(The task):
Where the string "APERTURE" occurs in a line of the entries below, copy that line.

Dataset records
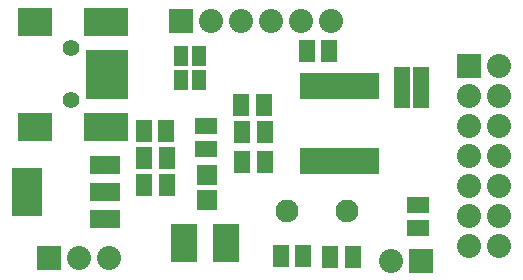
<source format=gts>
G04 (created by PCBNEW-RS274X (2011-12-28 BZR 3254)-stable) date 12/14/2012 5:03:44 PM*
G01*
G70*
G90*
%MOIN*%
G04 Gerber Fmt 3.4, Leading zero omitted, Abs format*
%FSLAX34Y34*%
G04 APERTURE LIST*
%ADD10C,0.006000*%
%ADD11R,0.056000X0.040000*%
%ADD12R,0.118000X0.098000*%
%ADD13R,0.149000X0.098000*%
%ADD14R,0.142000X0.040000*%
%ADD15C,0.056000*%
%ADD16R,0.036500X0.085000*%
%ADD17R,0.100000X0.164000*%
%ADD18R,0.100000X0.060000*%
%ADD19R,0.090000X0.130000*%
%ADD20R,0.055000X0.075000*%
%ADD21R,0.075000X0.055000*%
%ADD22R,0.045000X0.065000*%
%ADD23R,0.080000X0.080000*%
%ADD24C,0.080000*%
%ADD25R,0.067200X0.067200*%
%ADD26C,0.076000*%
G04 APERTURE END LIST*
G54D10*
G54D11*
X50583Y-27975D03*
X51211Y-27975D03*
X50583Y-27660D03*
X51211Y-27660D03*
X50583Y-27346D03*
X51211Y-27346D03*
X50583Y-27031D03*
X51211Y-27031D03*
G54D12*
X38355Y-25310D03*
X38355Y-28810D03*
G54D13*
X40700Y-25310D03*
X40700Y-28810D03*
G54D14*
X40735Y-26440D03*
X40735Y-26770D03*
X40735Y-27060D03*
X40735Y-27350D03*
X40735Y-27680D03*
G54D15*
X39555Y-26200D03*
X39555Y-27920D03*
G54D16*
X48372Y-29950D03*
X48628Y-29950D03*
X48884Y-29950D03*
X49140Y-29950D03*
X47608Y-27450D03*
X47604Y-29950D03*
X47860Y-29950D03*
X48116Y-29950D03*
X49396Y-27450D03*
X49140Y-27450D03*
X48884Y-27450D03*
X48628Y-27450D03*
X48372Y-27450D03*
X48116Y-27450D03*
X49396Y-29950D03*
X47860Y-27450D03*
X47348Y-29950D03*
X49652Y-29950D03*
X49652Y-27450D03*
X47348Y-27450D03*
G54D17*
X38090Y-31005D03*
G54D18*
X40690Y-31005D03*
X40690Y-30105D03*
X40690Y-31905D03*
G54D19*
X43300Y-32690D03*
X44700Y-32690D03*
G54D20*
X48191Y-33145D03*
X48941Y-33145D03*
G54D21*
X44040Y-29545D03*
X44040Y-28795D03*
X51100Y-31425D03*
X51100Y-32175D03*
G54D20*
X45995Y-29000D03*
X45245Y-29000D03*
X48150Y-26292D03*
X47400Y-26292D03*
X42734Y-29844D03*
X41984Y-29844D03*
X41975Y-30772D03*
X42725Y-30772D03*
X41966Y-28940D03*
X42716Y-28940D03*
X45994Y-29981D03*
X45244Y-29981D03*
X45972Y-28104D03*
X45222Y-28104D03*
X47282Y-33138D03*
X46532Y-33138D03*
G54D22*
X43200Y-27270D03*
X43800Y-27270D03*
X43210Y-26460D03*
X43810Y-26460D03*
G54D23*
X52800Y-26800D03*
G54D24*
X53800Y-26800D03*
X52800Y-27800D03*
X53800Y-27800D03*
X52800Y-28800D03*
X53800Y-28800D03*
X52800Y-29800D03*
X53800Y-29800D03*
X52800Y-30800D03*
X53800Y-30800D03*
X52800Y-31800D03*
X53800Y-31800D03*
X52800Y-32800D03*
X53800Y-32800D03*
G54D23*
X38795Y-33180D03*
G54D24*
X39795Y-33180D03*
X40795Y-33180D03*
G54D23*
X51200Y-33300D03*
G54D24*
X50200Y-33300D03*
G54D23*
X43200Y-25300D03*
G54D24*
X44200Y-25300D03*
X45200Y-25300D03*
X46200Y-25300D03*
X47200Y-25300D03*
X48200Y-25300D03*
G54D25*
X44070Y-31253D03*
X44070Y-30427D03*
G54D26*
X46730Y-31620D03*
X48730Y-31620D03*
M02*

</source>
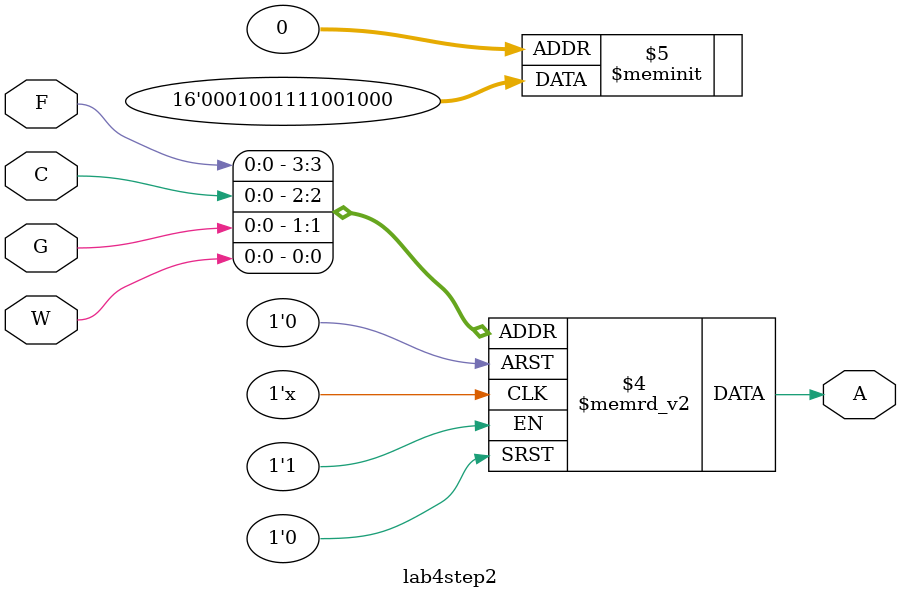
<source format=sv>
module lab4step2 (A,F,C,G,W);

input F,C,G,W;
output A;
reg A;

always@({F,C,G,W})

begin 
case({F,C,G,W})

4'b0000: A= 'b0; 

4'b0001: A= 'b0;

4'b0010: A= 'b0;

4'b0011: A= 'b1;

4'b0100: A= 'b0;

4'b0101: A= 'b0;

4'b0110: A= 'b1;

4'b0111: A= 'b1;

4'b1000: A= 'b1; 

4'b1001: A= 'b1;

4'b1010: A= 'b0;

4'b1011: A= 'b0;

4'b1100: A= 'b1;

4'b1101: A= 'b0;

4'b1110: A= 'b0; 

4'b1111: A= 'b0;     


endcase

end

endmodule
</source>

(Exercise output):
G04 APERTURE LIST*
G04 APERTURE END LIST*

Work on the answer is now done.